_Try it_
Print nothing except the lines of the listing below from the line with "Адрес: мкр Северное Чертанов" to the line with "-5% на первый заказ (това", each exactly as written, both ends included.

_Given entries_
┌──
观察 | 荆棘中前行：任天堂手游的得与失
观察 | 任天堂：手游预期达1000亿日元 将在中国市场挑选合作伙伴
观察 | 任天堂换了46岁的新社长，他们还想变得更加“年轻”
└──
┌──
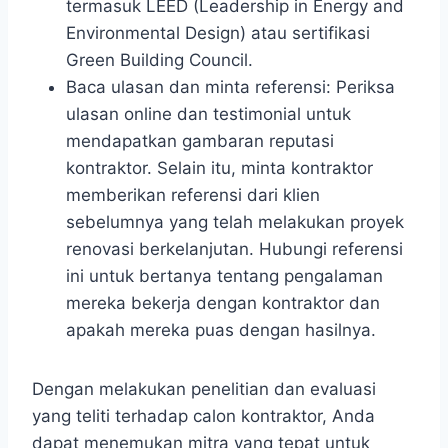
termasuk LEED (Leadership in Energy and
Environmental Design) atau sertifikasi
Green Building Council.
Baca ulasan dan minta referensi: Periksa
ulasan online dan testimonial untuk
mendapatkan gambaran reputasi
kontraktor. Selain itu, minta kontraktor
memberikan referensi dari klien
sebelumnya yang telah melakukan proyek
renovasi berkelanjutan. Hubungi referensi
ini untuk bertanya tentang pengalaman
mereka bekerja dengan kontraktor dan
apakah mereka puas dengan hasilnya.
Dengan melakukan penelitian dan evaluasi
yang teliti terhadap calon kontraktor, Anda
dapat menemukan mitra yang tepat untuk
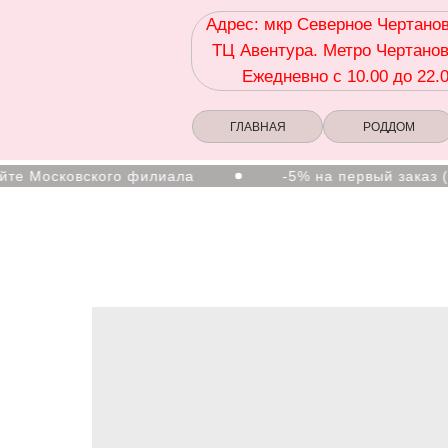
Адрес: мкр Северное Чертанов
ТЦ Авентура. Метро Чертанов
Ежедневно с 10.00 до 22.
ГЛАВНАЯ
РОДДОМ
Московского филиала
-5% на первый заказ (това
└──
_Reply_
Адрес: мкр Северное Чертанов
ТЦ Авентура. Метро Чертанов
Ежедневно с 10.00 до 22.
ГЛАВНАЯ
РОДДОМ
Московского филиала
-5% на первый заказ (това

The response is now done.